Recopiez mot pour mot le passage de l'extrait sur l'école inclusive qui s'ouvre sur « Si on veut donc » et se ferme sur « le système ordinaire ? ».

++++ Extrait de page ++++

Dans bien des cas, toutefois, l’objectif d’intégration n’était jamais atteint de telle sorte qu’une politique officielle d’intégration pouvait être accompagnée de pratiques permanentes de ségrégation (totale ou partielle). C’est dans une large mesure, en réaction contre des situations d’intégration mitigée (voire de ségrégation) que sont apparues de nouvelles expressions qui font de l’intégration une obligation pour tous et non un objectif à plus ou moins long terme ».

Ainsi pour lui, 1. le concept d’inclusion reflète plus clairement et précisément ce qui est requis : tous les enfants doivent être inclus dans la vie sociale et éducative de leur école et classe de quartier et pas seulement placés dans le courant général.
2. le terme intégration est abandonné puisqu’il implique que le but est d’intégrer un élève ou un groupe d’élèves à nouveau dans le courant principal de l’école et dans la vie communautaire, celui-ci ou ceux-ci en ayant déjà été exclu ; le but premier de l’inclusion est de ne laisser personne à l’extérieur de l’enseignement ordinaire au départ [...] ;
3. l’accent dans les écoles inclusives porte sur comment construire un système qui inclut et est bâti pour tenir compte des besoins de chacun ;
4. finalement, il y a un changement : on ne cherche plus à aider seulement les élèves intégrés qui sont en difficulté ; l’accent est élargi pour tenir compte des besoins de soutien de chaque membre de l’école (le personnel et tous les élèves) pour qu’ils réussissent dans le courant éducatif général.

Si on veut donc aller dans le sens de Robert Doré, la mise en place d’une école inclusive empêche toute forme d’exclusion du système ordinaire et demande que cette école s’adapte à tous les élèves qu’elle reçoit. Il est difficile de ne pas applaudir à cette conception de l’école.

Mais plusieurs questions se posent alors :
- Comment mettre en place une école inclusive sans modifier avant tout le système ordinaire ?

++++ Relevés ++++

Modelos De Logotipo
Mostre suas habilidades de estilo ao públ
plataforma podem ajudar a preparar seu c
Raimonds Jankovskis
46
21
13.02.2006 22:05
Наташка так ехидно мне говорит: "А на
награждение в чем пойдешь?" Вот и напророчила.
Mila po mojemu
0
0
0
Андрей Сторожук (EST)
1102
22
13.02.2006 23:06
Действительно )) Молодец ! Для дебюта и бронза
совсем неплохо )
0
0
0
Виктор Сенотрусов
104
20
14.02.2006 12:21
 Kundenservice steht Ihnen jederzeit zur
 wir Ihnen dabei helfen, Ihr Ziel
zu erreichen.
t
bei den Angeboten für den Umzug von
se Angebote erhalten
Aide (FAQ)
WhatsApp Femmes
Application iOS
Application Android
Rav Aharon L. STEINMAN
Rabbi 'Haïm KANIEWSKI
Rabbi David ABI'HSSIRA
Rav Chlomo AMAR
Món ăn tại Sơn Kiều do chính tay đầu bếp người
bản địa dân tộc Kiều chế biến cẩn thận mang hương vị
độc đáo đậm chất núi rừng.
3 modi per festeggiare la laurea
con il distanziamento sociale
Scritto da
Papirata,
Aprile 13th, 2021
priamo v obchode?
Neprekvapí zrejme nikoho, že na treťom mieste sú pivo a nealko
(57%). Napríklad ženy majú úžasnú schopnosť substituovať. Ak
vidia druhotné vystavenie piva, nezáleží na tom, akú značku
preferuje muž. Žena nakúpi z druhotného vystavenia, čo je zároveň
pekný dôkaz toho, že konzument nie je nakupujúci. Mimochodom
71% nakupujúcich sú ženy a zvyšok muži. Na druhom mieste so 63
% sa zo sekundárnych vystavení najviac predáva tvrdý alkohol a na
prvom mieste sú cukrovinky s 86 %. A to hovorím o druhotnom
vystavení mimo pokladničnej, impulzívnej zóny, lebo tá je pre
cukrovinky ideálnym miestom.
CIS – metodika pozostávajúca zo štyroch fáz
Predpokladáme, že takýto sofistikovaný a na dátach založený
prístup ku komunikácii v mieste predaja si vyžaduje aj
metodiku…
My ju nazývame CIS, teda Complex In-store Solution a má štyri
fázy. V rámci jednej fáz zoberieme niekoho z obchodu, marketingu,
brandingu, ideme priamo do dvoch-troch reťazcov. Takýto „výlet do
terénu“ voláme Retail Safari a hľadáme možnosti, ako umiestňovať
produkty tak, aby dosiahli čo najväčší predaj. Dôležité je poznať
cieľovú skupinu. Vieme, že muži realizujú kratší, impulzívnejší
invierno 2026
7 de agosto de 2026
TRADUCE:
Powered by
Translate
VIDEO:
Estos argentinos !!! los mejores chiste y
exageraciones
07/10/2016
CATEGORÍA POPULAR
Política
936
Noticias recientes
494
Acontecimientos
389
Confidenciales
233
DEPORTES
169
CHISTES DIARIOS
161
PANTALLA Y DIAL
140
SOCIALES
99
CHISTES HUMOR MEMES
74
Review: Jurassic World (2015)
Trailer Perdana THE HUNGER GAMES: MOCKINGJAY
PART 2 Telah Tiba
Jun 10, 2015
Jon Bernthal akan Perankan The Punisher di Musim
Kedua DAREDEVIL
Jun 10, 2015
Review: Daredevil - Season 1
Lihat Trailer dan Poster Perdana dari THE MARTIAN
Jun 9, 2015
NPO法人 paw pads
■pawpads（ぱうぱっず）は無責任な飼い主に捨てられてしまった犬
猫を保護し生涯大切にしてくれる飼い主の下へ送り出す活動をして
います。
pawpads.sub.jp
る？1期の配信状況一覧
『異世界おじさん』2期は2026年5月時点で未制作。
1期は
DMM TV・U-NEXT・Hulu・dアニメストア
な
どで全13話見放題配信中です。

++++

**Réponse**.
Si on veut donc aller dans le sens de Robert Doré, la mise en place d’une école inclusive empêche toute forme d’exclusion du système ordinaire et demande que cette école s’adapte à tous les élèves qu’elle reçoit. Il est difficile de ne pas applaudir à cette conception de l’école.

Mais plusieurs questions se posent alors :
- Comment mettre en place une école inclusive sans modifier avant tout le système ordinaire ?